**ЗАДАНИЕ A**
Замените «Петербурге» на «Москве» во фрагменте статьи о петербурженках в Израиле, начав со слов «В этом материале» и остановившись после слов «почти не работала.». Приведите получившийся фрагмент.

**ИСХОДНЫЙ ТЕКСТ**
17 октября 2023

«Мы тоже немножко воюем». Как петербурженки в Израиле организуют помощь военным и пострадавшим жителям

В первые месяцы полномасштабной войны в Украине в Израиль прибыло около 19 тысяч российских эмигрантов. После нападения ХАМАС на Израиль многие из них не просто остались в стране, но и начали помогать военным и пострадавшим мирным жителям.

В результате атаки Хамас и последовавшего военного ответа Израиля погибли, по данным сторон, не менее 1400 израильтян и 2700 жителей сектора Газа.

«Бумага» поговорила с тремя петербурженками, недавно переехавшими в Израиль, о том, как они включились в помощь израильтянам и почему поддерживают армию.

В этом материале представлена точка зрения одной стороны конфликта. Мы просим читателей учитывать субъективность восприятия боевых действий героинями. При возможности связаться с петербуржцами, помогающими палестинцам, «Бумага» подготовит материал и о них.

Дарья Зарина

больничный клоун, работает с детьми, пережившими обстрелы, в Ашкелоне

— В Петербурге у меня была своя организация, которая занималась больничной клоунадой. Я один из основателей этой профессии в России. И израильские клоуны — мои давние партнеры, потому что мы ездили друг к другу, менялись информацией, читали лекции. В Израиль я переехала больше года назад, поступила в докторантуру по направлению хронобиологии и почти не работала.

Я сама живу там, где практически не бывает сирен, на западном берегу реки Иордан в израильском университетском поселении Ариэль на 40 тысяч человек — а в каникулы на 20 тысяч. Эту часть территории в российской прессе называется оккупированными землями, я предпочитаю называть это просто Палестина, но вообще контроль над этой частью совместный. До войны это место считалось наиболее опасным в Израиле и друзья боялись приезжать ко мне в гости, хоть я и объясняла, что шоссе охраняется.

7 октября сирен тоже не было и я проснулась не как вся страна в 6 утра, а полвосьмого и узнала об атаке из новостей. У нас до сих пор тихо. Понятно, что мы вооружаемся, там что-то заготавливаем, укрепляем дома, затаскиваем еду, потому что если начнется, у нас может полыхнуть, как на юге, потому что мы окружены со всех сторон. То есть мы маленький анклавчик, а вокруг арабские города.

Мне было очень тяжело ждать и бояться. Понятно, что в любой благотворительности минимум наполовину ты помогаешь самому себе — избавляешь себя от тревожности, от мучительного ожидания. Так было и здесь. Я позвонила тем, с кем работала раньше, и спросила, к кому можно присоединиться. У меня не было задачи лезть на передовую, просто хотелось помочь. Мои коллеги из организации Dream Doctors Project рассказали, что в больнице в Ашкелоне, где они регулярно работают, одна девочка-клоун не смогла находиться психологически. Она с Юга, у нее во время этих ужасных атак погибло несколько десятков друзей. Я попросилась поработать вместо нее.

**ИСХОДНЫЕ ДАННЫЕ**
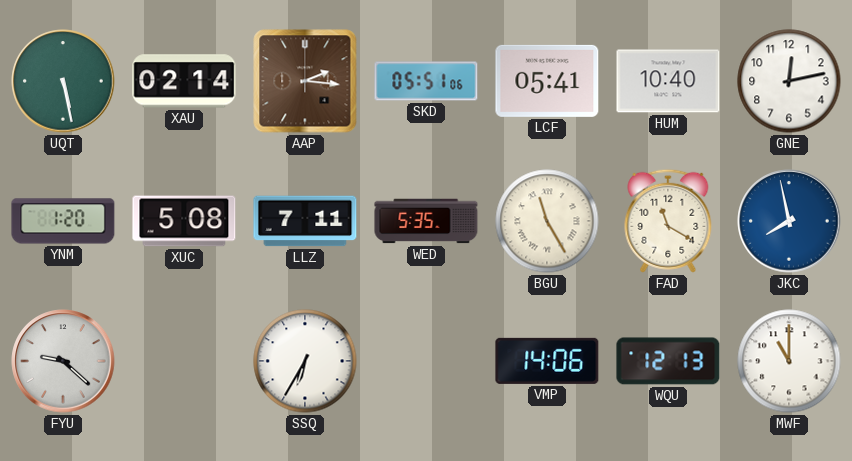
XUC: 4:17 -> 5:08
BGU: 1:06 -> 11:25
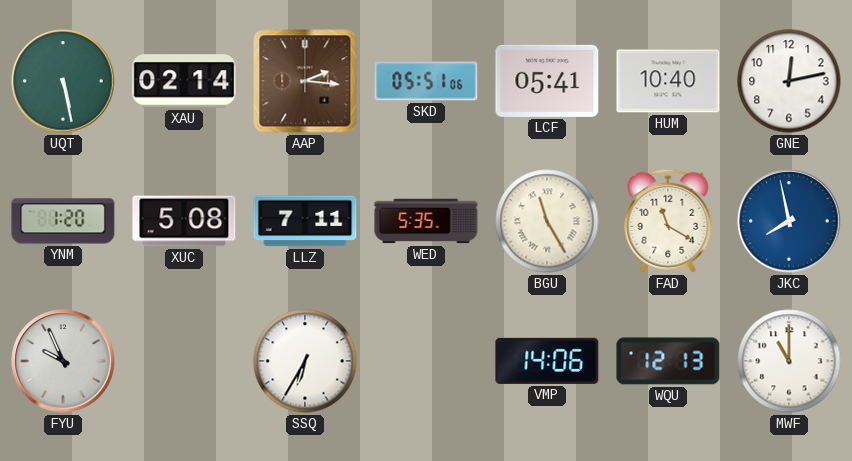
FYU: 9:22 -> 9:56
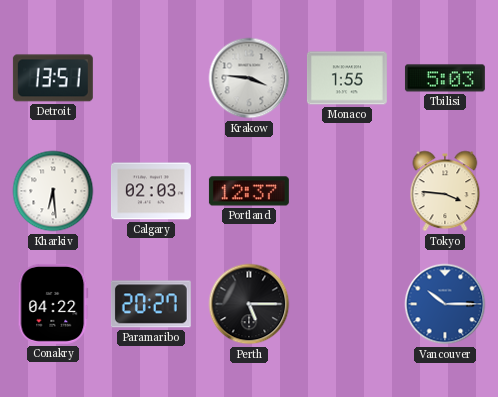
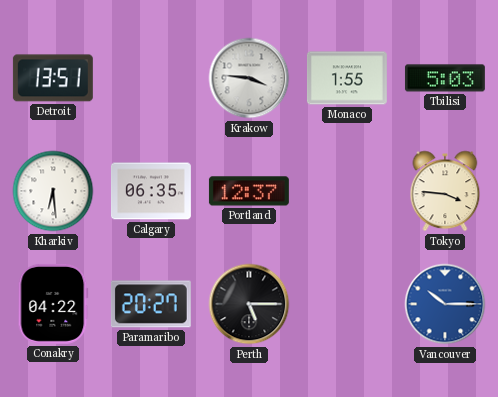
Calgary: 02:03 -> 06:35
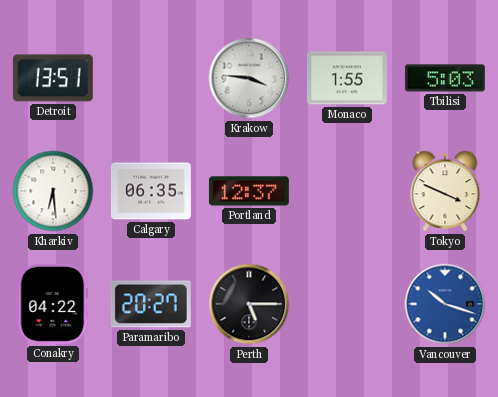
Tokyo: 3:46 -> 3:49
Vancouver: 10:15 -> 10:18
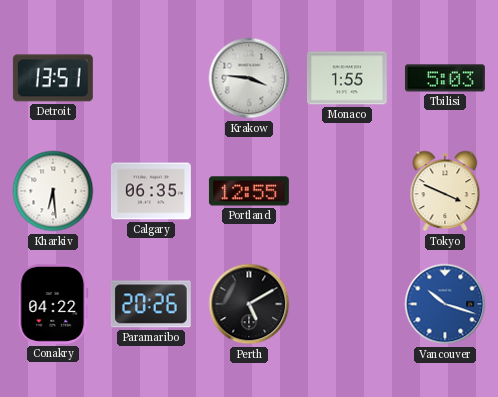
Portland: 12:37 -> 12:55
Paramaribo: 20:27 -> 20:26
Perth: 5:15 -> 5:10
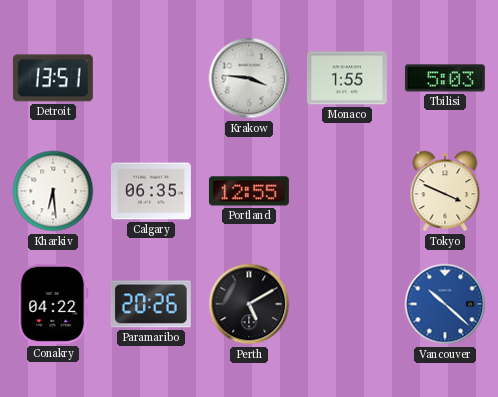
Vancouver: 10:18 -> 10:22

**ЗАДАНИЕ B**
Скопируйте дословно все строки записей об обновлениях часов, не включая в ответ изображения.

**ПОЛНОЕ РЕШЕНИЕ A**
В этом материале представлена точка зрения одной стороны конфликта. Мы просим читателей учитывать субъективность восприятия боевых действий героинями. При возможности связаться с петербуржцами, помогающими палестинцам, «Бумага» подготовит материал и о них.

Дарья Зарина

больничный клоун, работает с детьми, пережившими обстрелы, в Ашкелоне

— В Москве у меня была своя организация, которая занималась больничной клоунадой. Я один из основателей этой профессии в России. И израильские клоуны — мои давние партнеры, потому что мы ездили друг к другу, менялись информацией, читали лекции. В Израиль я переехала больше года назад, поступила в докторантуру по направлению хронобиологии и почти не работала.

**ПОЛНОЕ РЕШЕНИЕ B**
XUC: 4:17 -> 5:08
BGU: 1:06 -> 11:25
FYU: 9:22 -> 9:56
Calgary: 02:03 -> 06:35
Tokyo: 3:46 -> 3:49
Vancouver: 10:15 -> 10:18
Portland: 12:37 -> 12:55
Paramaribo: 20:27 -> 20:26
Perth: 5:15 -> 5:10
Vancouver: 10:18 -> 10:22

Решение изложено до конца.